I think he's referring to the wi-fi connection


It's a good point-and-click from late in the "golden point and click" era.  It's more playable than Monkey Island because of the F10 function and a better balancing of objects/items/information per section.  It probably has a few more annoying impossible-puzzles than the Lucasarts games, but not too many more, and with the internet that's not the hassle that it once was.

So yes, it's recommended.  Probably its biggest failing is that Simon is not really likeable; he's very smug with his own genius but most of his "wit" involves repeating things with a sarcastic tone of voice.  It's interesting to compare to Monkey Island because mechanically, StS:2 is probably a better game.  But it's less enjoyable because the story-telling isn't quite as good.

Release date:     1995 on PC (now also available on iOS and Android)
Purchase date:   9 September 2014
Platform:           PC
Time spent:       10hrs
Developer:        Adventure soft
Lead Designer: Simon Woodroffe

Last word:  Mechanically superior 90s point and click adventure game.  Not as good at storytelling as the greats of this genre, but to be fair, that's a high bar.  Use the net if you get stuck, which thankfully won't be too often.


  1. What is a blog without followers? Pretty lonely I guess. Time to say hello again.

    Using a walkthrough is absolutely valid to me. Even back when I was a little boy and there was no internet around, me and my friend would buy various gaming zines and check out the tips/tricks/cheat pages. That's just how it is.

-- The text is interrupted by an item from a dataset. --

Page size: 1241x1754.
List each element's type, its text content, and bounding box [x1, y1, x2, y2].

    And we had way more time at our disposal than I have today, running a family and showing up at work every day.

    Also some games are just not that approachable anymore. Maybe they never were in the first place. Perspective has shifted. I tried Ultima I for example and this is really a tough one to play today. All the AD&D games as well. Starts with character and party creation. Heavy stuff. And makes or breaks your game.

    Or Eye of the Beholder. Who the hell wants to draw dungeon maps on graph paper? 15 years ago that was the shit, today I just want to google for a map. Might take away the fun, but I want to see the game. I want to see many games. And I want to finish them. So as the world around me advances why not benefit from it? And there are still many game that require sheer skill. You can read a guide or check out a walkthrough on YouTube. In the end you need those button smashing skills.

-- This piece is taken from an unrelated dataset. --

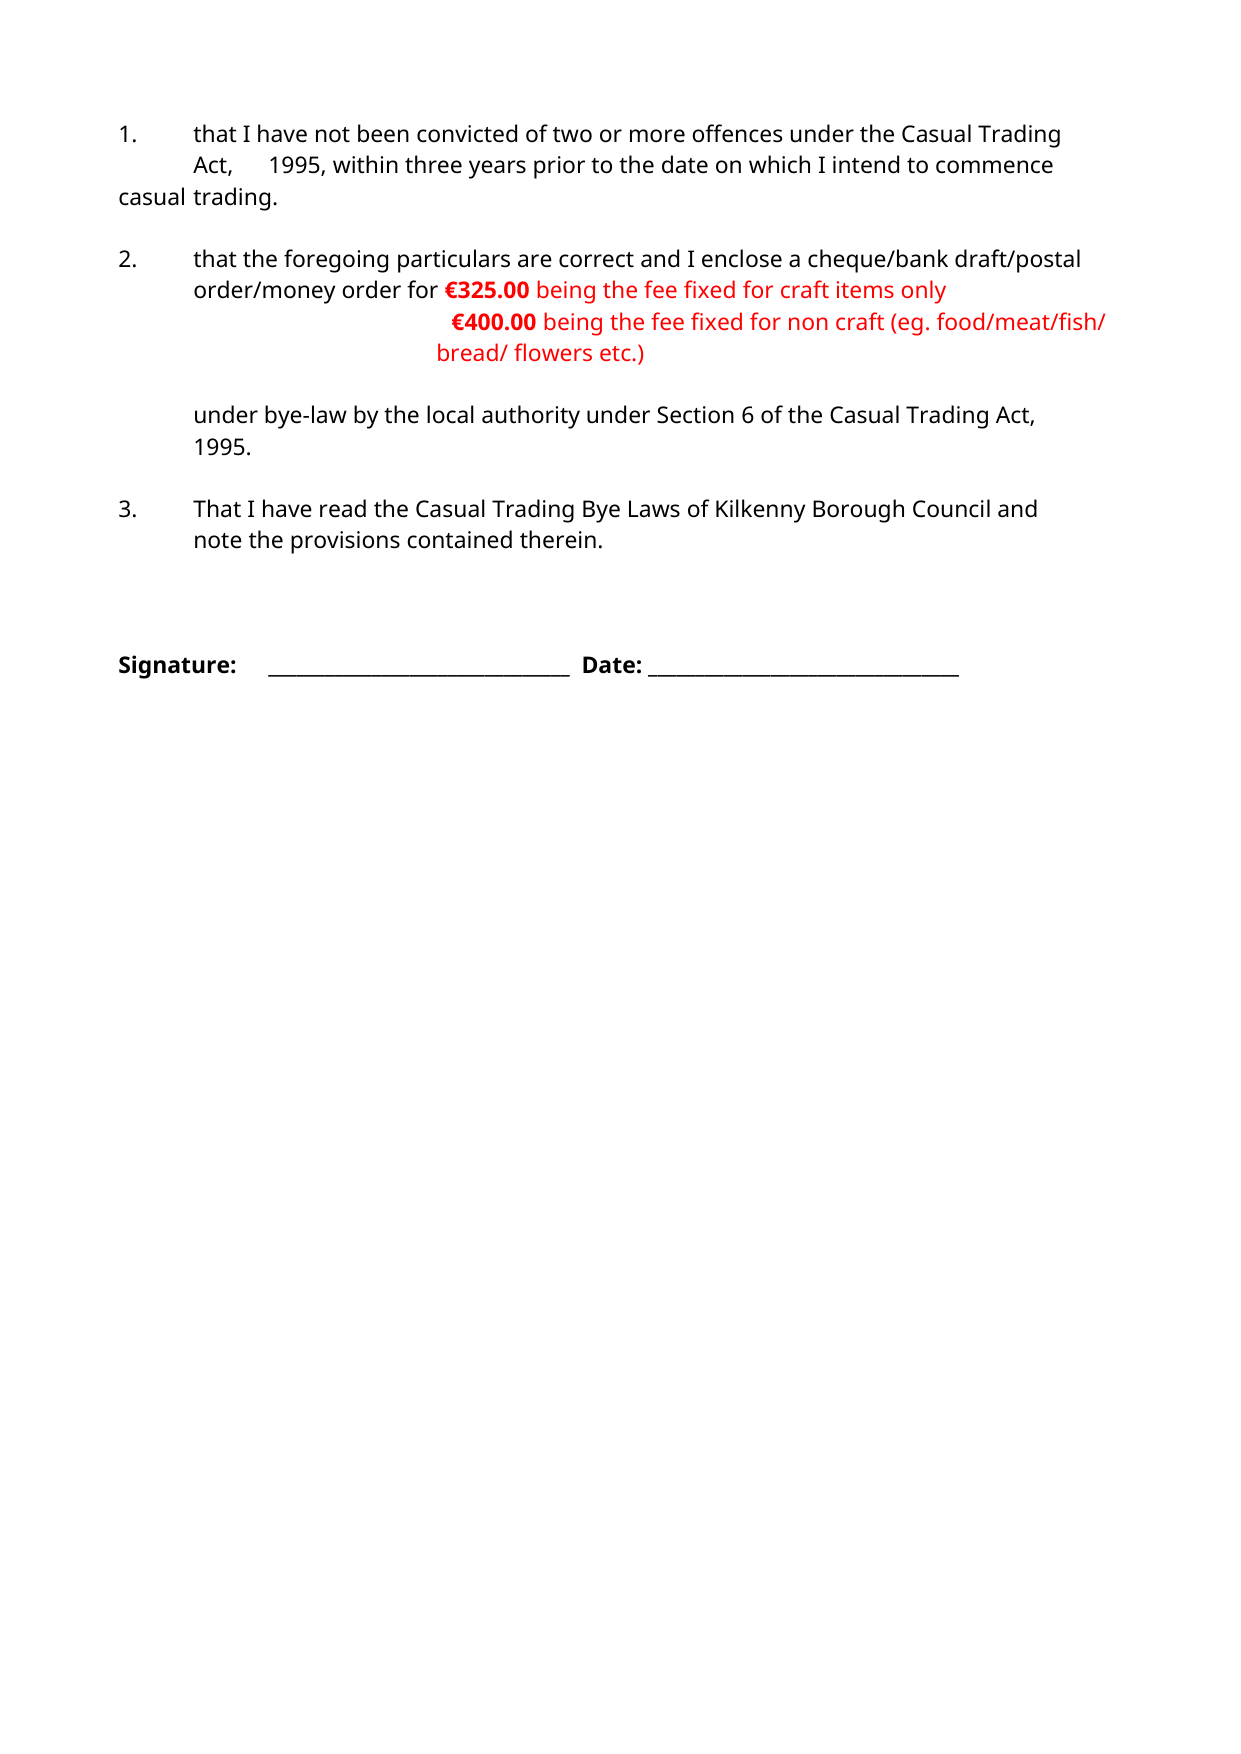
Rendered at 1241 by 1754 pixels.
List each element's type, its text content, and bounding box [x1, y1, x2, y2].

    One of the next games on my backlog is Darkseed, an adventure game from 1992. I will use a walkthrough 100%. Me and my friend started Darkseed back when it was first released and WE GAVE UP. Pretty sure I won't make it today without looking up the puzzles.

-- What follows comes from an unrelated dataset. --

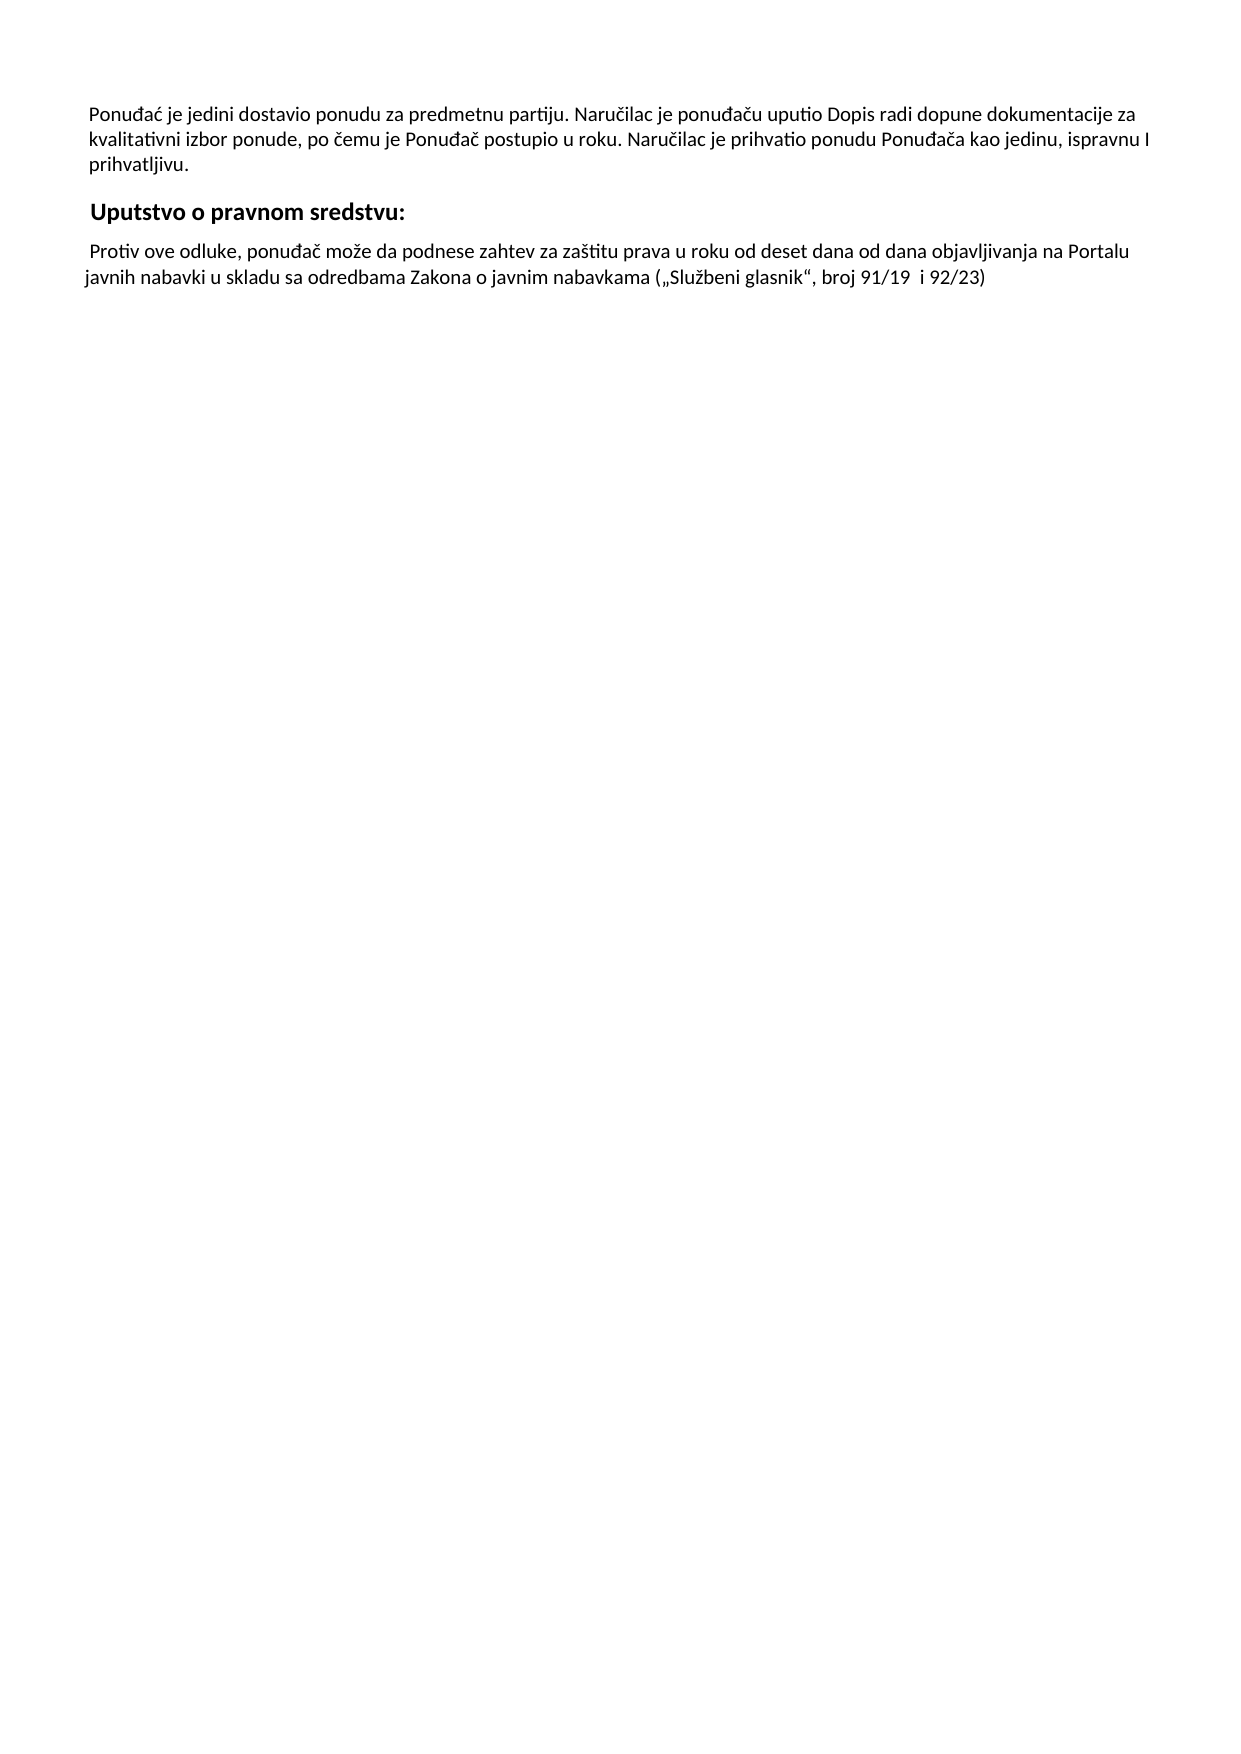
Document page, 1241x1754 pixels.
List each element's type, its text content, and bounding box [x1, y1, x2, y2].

    Cheers and keep playing,

    Andreas aka Fred Edison

    1. Followers most welcome! Actually now you mention it...where is my followers widget? I'll have to fix that. No followers = sad blog.

      Yeah I hate using cheats/walkthroughs but you're right, at the end of the day the point is to have fun, not jump through arbitrary hoops. That said I did map my way through BT1 about 7 years ago and had a blast. But not, I suppose, so much of a blast that I'd do it again. Especially with so many good games to see out there.

      The info dump at the start of an RPG is an interesting point - booting up Wizardy 8 I spent something like 4 hours just getting a grip on different class/race combinations. I love old-skool RPGs but one thing I do NOT miss is being forced to make game-long decisions about classes/races/skills when you haven't started the game so have no way of knowing what works and what doesn't.

      On that point - have you tried Wasteland 2? It's a modern RPG that uses a lot of old RPG conventions, such as the infodump at the start. It's interesting to see which of those old conventions hold up and which ones don't. I love the game but (for eg) the design practically begs for save-scumming, a standard in Wiz 6 + 7. Which is about as fun as sitting around rolling a pair of dice until you come up double-six (i.e. no fun at all).

      Darkseed! I will be watching your blog with great interest for that. I wanted to play that game so much as a kid, I even have the physical copy lying around. But could never get it to work on my machine, so damned buggy. Where are you getting it? Is it on GOG or Steam or such?